Revenue from those brands dropped 11% in the first quarter, about twice the rate of decline for the company’s overall portfolio of more than 500 labels. Shipments plunged the most in China, where the effect of COVID-19 lockdowns hit hardest because they started earlier than in the U.S. and Europe.

As demand evaporates amid a global shutdown of bars and restaurants, AB InBev and rivals Heineken and Carlsberg are racing to find ways to cut costs to reduce the effect on profit. So far AB InBev’s more expensive products are suffering less, but longer-term, as the pain from a pandemic-induced recession spreads from blue-collar to white-collar workers, that could also harm the collection of niche premium labels that AB InBev has built up in past years.

AB InBev is in more of a pinch than Heineken and Carlsberg, given that it’s also struggling to reduce a pile of debt that stood at $96 billion at the end of 2019. The brewer said Thursday that shipments plunged 32% in April.

Budweiser, Stella and Corona are in its mid-priced segment in the United States and are popular brands in bars, which have widely been closed during the pandemic.

Carlsberg said last week that it was already preparing for a new normal in which more profitable craft labels face more competition from cheaper alternatives.
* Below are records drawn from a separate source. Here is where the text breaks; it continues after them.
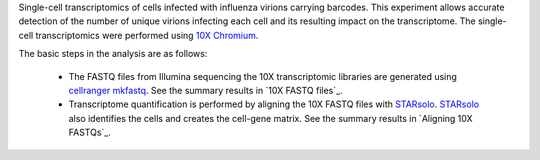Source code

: Single-cell transcriptomics of cells infected with influenza virions carrying barcodes.
This experiment allows accurate detection of the number of unique virions infecting each cell and its resulting impact on the transcriptome.
The single-cell transcriptomics were performed using `10X Chromium <https://www.10xgenomics.com/solutions/single-cell/>`_.

The basic steps in the analysis are as follows:

 - The FASTQ files from Illumina sequencing the 10X transcriptomic libraries are generated using `cellranger mkfastq <https://support.10xgenomics.com/single-cell-gene-expression/software/pipelines/latest/using/mkfastq>`_.
   See the summary results in `10X FASTQ files`_.

 - Transcriptome quantification is performed by aligning the 10X FASTQ files with STARsolo_.
   STARsolo_ also identifies the cells and creates the cell-gene matrix.
   See the summary results in `Aligning 10X FASTQs`_.

.. _STARsolo: https://github.com/alexdobin/STAR/blob/master/docs/STARsolo.md
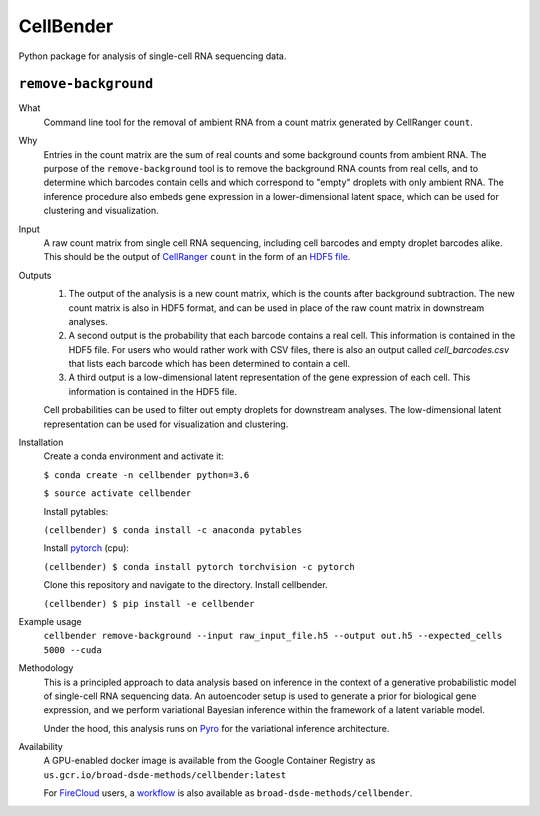 CellBender
==========

Python package for analysis of single-cell RNA sequencing data.

``remove-background``
---------------------

What
    Command line tool for the removal of ambient RNA from a count matrix
    generated by CellRanger ``count``.

Why
    Entries in the count matrix are the sum of real counts and some background
    counts from ambient RNA.
    The purpose of the ``remove-background`` tool is to remove the
    background RNA counts from real cells, and to determine which barcodes
    contain cells and which correspond to "empty" droplets with
    only ambient RNA.  The inference procedure also embeds gene
    expression in a lower-dimensional latent space, which can be used for
    clustering and visualization.

Input
    A raw count matrix from single cell RNA sequencing,
    including cell barcodes and empty droplet barcodes alike.  This should be
    the output of `CellRanger <https://support.10xgenomics.com/
    single-cell-gene-expression/software/pipelines/
    latest/what-is-cell-ranger>`_ ``count`` in the form of an `HDF5
    file <https://support.10xgenomics.com/single-cell-gene-expression/
    software/pipelines/latest/advanced/h5_matrices>`_.

Outputs
    1. The output of the analysis is a new count matrix,
       which is the counts after background subtraction.  The new count matrix
       is also in HDF5 format, and can be used in place of the raw count
       matrix in downstream analyses.
    2. A second output is the probability that each barcode contains a real
       cell.  This information is contained in the HDF5 file.  For users
       who would rather work with CSV files, there is also an output called
       *cell_barcodes.csv* that lists each barcode which has been determined
       to contain a cell.
    3. A third output is a low-dimensional latent representation of the gene
       expression of each cell.  This information is contained in the
       HDF5 file.

    Cell probabilities can be used to filter out empty droplets
    for downstream analyses.  The low-dimensional latent
    representation can be used for visualization and clustering.

Installation
    Create a conda environment and activate it:

    ``$ conda create -n cellbender python=3.6``

    ``$ source activate cellbender``

    Install pytables:

    ``(cellbender) $ conda install -c anaconda pytables``

    Install `pytorch <https://pytorch.org>`_ (cpu):

    ``(cellbender) $ conda install pytorch torchvision -c pytorch``

    Clone this repository and navigate to the directory.
    Install cellbender.

    ``(cellbender) $ pip install -e cellbender``

Example usage
    ``cellbender remove-background
    --input raw_input_file.h5
    --output out.h5
    --expected_cells 5000
    --cuda``

Methodology
    This is a principled approach to data analysis based on inference in
    the context of a generative probabilistic model of single-cell RNA
    sequencing data.  An autoencoder setup is used to generate a prior for
    biological gene expression, and we perform
    variational Bayesian inference within the framework of a latent
    variable model.

    Under the hood, this analysis runs on `Pyro
    <https://github.com/pyro-ppl/pyro/>`_ for the variational
    inference architecture.

Availability
    A GPU-enabled docker image is available from
    the Google Container Registry as
    ``us.gcr.io/broad-dsde-methods/cellbender:latest``

    For `FireCloud <https://portal.firecloud.org/>`_ users,
    a `workflow <https://portal.firecloud.org/#methods/
    broad-dsde-methods/cellbender/10/wdl>`_ is also available as
    ``broad-dsde-methods/cellbender``.
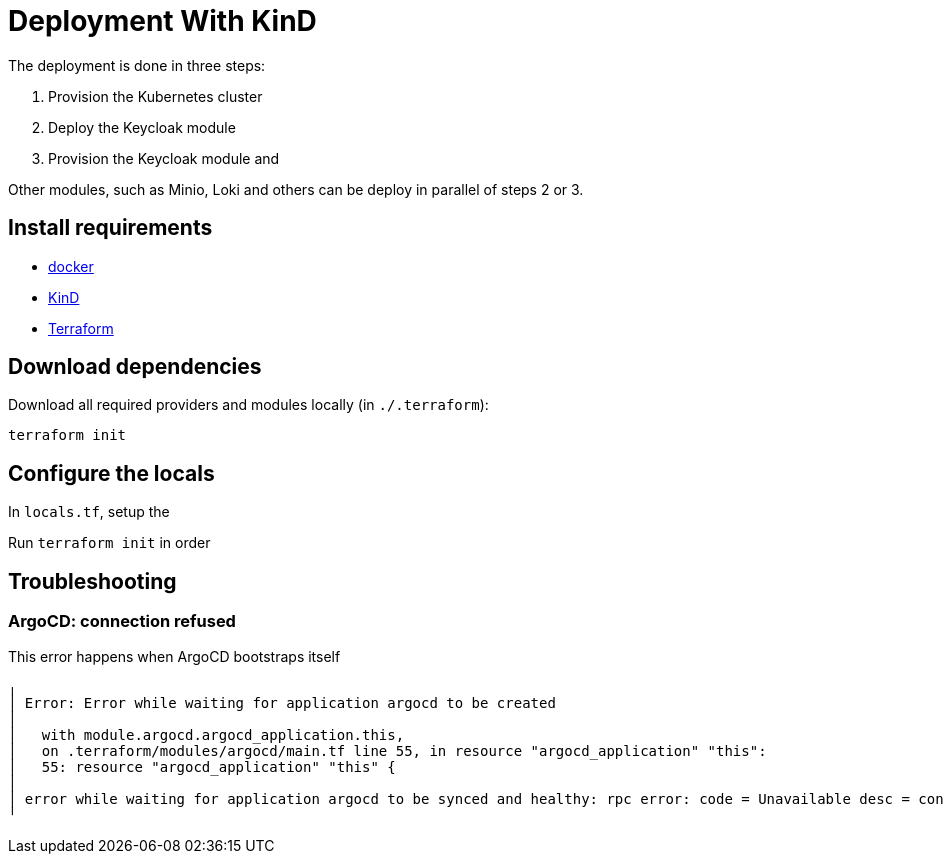 = Deployment With KinD

The deployment is done in three steps:

1. Provision the Kubernetes cluster
2. Deploy the Keycloak module
3. Provision the Keycloak module and

Other modules, such as Minio, Loki and others can be deploy in parallel of steps 2 or 3.

== Install requirements

* https://docs.docker.com/get-docker[docker]
* https://kind.sigs.k8s.io/[KinD]
* https://www.terraform.io/[Terraform]

== Download dependencies

Download all required providers and modules locally (in `./.terraform`):
```bash
terraform init
```

== Configure the locals

In `locals.tf`, setup the


Run `terraform init` in order

== Troubleshooting

=== ArgoCD: connection refused

This error happens when ArgoCD bootstraps itself
```bash
╷
│ Error: Error while waiting for application argocd to be created
│
│   with module.argocd.argocd_application.this,
│   on .terraform/modules/argocd/main.tf line 55, in resource "argocd_application" "this":
│   55: resource "argocd_application" "this" {
│
│ error while waiting for application argocd to be synced and healthy: rpc error: code = Unavailable desc = connection error: desc = "transport: error while dialing: dial tcp 127.0.0.1:45729: connect: connection refused"
╵
```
An eye-opening moment for CEO Cees ‘t Hart was when he took a taxi to Amsterdam airport on April 26 on his way to Copenhagen: He was the driver’s first customer in a month, and the 60-euro fee his only income.

“We need to cater to this with a slightly different portfolio—it could be that for a while, we will have have a focus on economic brands,” the CEO said. “The aftermath will be much longer and maybe quite a bit more painful, with people not having the money to spend.”

Cut-price beer is performing well in some markets, such as South Africa. AB InBev was already seeing its inexpensive Lion Lager grow at a double-digit rate in the first quarter there before its production and distribution was halted to comply with a government mandate.

China’s lockdowns were largely responsible for AB InBev’s 9.3% decline in total first-quarter shipments, and excluding that market, the decline was only 3.6%. That may bode badly for Europe and the U.S., which entered lockdowns later.

While some craft breweries are seeing surging demand from drinkers looking to prop up local producers, catastrophic levels of unemployment in the U.S. in the longer term may eventually lead those consumers to switch to less glamorous labels such as Bud Light.

In recent years, demand for craft has surged, and the industry will be keen to see if that can continue. In China, the market hardest-hit by COVID-19 restrictions in the first quarter, AB InBev’s superpremium offerings outperformed the rest.

AB InBev, Carlsberg and Heineken, caught out by the trend in developed markets such as the U.S. and the U.K., have collectively spent billions of dollars acquiring popular small brands like Devil’s Backbone, Elysian Brewing, Lagunitas and London Fields.

“There will be permanent economic damage and the shape of this recession is likely to impact low-income workers hardest, and we probably will see some down-trading as a result of this,” Trevor Stirling, an analyst at Sanford C. Bernstein, said by phone.